LAIR - A* Path Planning

Hi everyone! My name is Alicia Lu, a rising sophomore working in the LAIR (Lab for Autonomous and Intelligent Robotics). This summer I have been working with my fellow classmates and Prof. Clark on developing a multi-AUV system to track sharks while simultaneously collecting marine habitat data. 

My job on the path-planning team is to modify the classic A* search algorithm (often seen as an extension of the famous Dijkstra Algorithm) to include our expected functionalities: track sharks of fixed positions and cover as many new habitats as possible. I have developed two versions of path planning algorithms that can complete the listed tasks. 

This post shows the simulation results from the algorithm that aims to explore as many new habitats as possible while trying to maximize time spent in each habitat. The longer time spent in a habitat implies longer trajectory length within a habitat. Figure 1 below illustrates a trajectory that starts at (-215.63, -5.89) and has a length of 71 nodes. 

However, as you may notice, the zigzags led to great inefficiency in terms of getting to the next position, which was why I decided to postprocess the generated trajectory by smoothing it.

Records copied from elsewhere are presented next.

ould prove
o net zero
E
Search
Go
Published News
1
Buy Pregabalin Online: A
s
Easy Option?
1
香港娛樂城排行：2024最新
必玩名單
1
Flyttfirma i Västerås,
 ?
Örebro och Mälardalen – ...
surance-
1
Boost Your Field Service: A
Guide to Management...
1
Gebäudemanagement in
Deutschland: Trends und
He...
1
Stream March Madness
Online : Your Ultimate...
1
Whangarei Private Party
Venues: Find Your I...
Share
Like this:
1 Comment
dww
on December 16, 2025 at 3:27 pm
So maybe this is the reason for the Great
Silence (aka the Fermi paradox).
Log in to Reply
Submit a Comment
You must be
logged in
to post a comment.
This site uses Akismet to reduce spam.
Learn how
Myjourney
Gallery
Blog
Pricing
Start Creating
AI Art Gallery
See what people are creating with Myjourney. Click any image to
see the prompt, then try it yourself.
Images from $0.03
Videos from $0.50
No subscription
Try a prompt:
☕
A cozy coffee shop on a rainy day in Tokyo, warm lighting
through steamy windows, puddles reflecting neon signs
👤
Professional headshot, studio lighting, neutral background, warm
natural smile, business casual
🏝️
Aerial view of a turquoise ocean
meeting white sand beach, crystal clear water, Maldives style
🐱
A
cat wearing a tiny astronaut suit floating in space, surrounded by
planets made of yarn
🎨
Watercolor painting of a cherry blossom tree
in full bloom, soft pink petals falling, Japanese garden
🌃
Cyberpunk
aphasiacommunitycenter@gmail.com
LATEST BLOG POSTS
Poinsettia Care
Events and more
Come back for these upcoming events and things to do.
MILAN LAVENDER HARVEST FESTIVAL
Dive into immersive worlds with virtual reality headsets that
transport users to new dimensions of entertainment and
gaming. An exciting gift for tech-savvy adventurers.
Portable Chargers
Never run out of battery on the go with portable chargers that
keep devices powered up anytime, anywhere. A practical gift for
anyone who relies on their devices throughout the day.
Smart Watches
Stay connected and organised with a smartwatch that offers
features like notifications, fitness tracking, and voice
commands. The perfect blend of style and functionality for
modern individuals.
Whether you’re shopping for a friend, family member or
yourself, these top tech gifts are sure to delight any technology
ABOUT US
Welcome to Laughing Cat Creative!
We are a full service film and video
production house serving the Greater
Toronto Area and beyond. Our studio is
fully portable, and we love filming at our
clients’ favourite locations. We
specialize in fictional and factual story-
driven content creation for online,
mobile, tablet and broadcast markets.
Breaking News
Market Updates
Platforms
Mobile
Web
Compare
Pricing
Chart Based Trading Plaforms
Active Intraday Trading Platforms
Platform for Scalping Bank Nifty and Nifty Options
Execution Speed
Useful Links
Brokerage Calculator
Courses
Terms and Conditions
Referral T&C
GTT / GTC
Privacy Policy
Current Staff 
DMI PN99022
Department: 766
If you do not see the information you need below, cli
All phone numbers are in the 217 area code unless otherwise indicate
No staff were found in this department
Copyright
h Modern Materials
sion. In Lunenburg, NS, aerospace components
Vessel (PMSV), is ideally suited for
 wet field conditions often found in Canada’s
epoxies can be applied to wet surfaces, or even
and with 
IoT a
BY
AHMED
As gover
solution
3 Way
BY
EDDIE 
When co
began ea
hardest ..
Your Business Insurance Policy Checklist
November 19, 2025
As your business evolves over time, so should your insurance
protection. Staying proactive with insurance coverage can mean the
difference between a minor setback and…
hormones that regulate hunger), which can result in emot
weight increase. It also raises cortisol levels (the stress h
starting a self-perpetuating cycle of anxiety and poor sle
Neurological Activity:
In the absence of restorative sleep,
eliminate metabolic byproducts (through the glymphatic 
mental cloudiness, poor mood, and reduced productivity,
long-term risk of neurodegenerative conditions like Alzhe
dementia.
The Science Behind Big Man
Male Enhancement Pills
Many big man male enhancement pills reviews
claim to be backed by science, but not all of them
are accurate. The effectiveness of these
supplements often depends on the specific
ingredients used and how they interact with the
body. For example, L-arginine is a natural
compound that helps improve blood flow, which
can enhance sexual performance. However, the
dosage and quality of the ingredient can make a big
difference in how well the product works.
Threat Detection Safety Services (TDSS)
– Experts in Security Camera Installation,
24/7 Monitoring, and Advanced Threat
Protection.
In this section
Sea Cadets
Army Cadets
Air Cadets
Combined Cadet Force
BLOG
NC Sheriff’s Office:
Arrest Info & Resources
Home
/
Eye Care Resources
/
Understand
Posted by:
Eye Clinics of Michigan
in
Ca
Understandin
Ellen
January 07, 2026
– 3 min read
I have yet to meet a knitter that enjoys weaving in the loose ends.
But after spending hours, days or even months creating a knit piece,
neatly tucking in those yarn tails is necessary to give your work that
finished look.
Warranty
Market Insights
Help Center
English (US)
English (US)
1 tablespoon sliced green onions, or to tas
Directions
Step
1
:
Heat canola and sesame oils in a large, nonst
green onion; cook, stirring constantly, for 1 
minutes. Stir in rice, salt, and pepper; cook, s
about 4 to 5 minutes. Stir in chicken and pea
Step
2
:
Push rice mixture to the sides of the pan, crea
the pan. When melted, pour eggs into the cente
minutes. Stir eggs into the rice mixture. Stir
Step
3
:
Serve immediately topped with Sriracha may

The trajectory can be smoothed if we deleted intermediate nodes outside of the habitats (remember we still want the length inside the habitats to be long). 

Figure 2 shows the smoothed path in Figure 1.

My next step is to allow the A* to track multiple sharks (or shark clusters) by integrating my fellow labmate Linda’s work on sharkOccupancyGrid, which provides information about the likelihood to find sharks in each discretized cell of our map.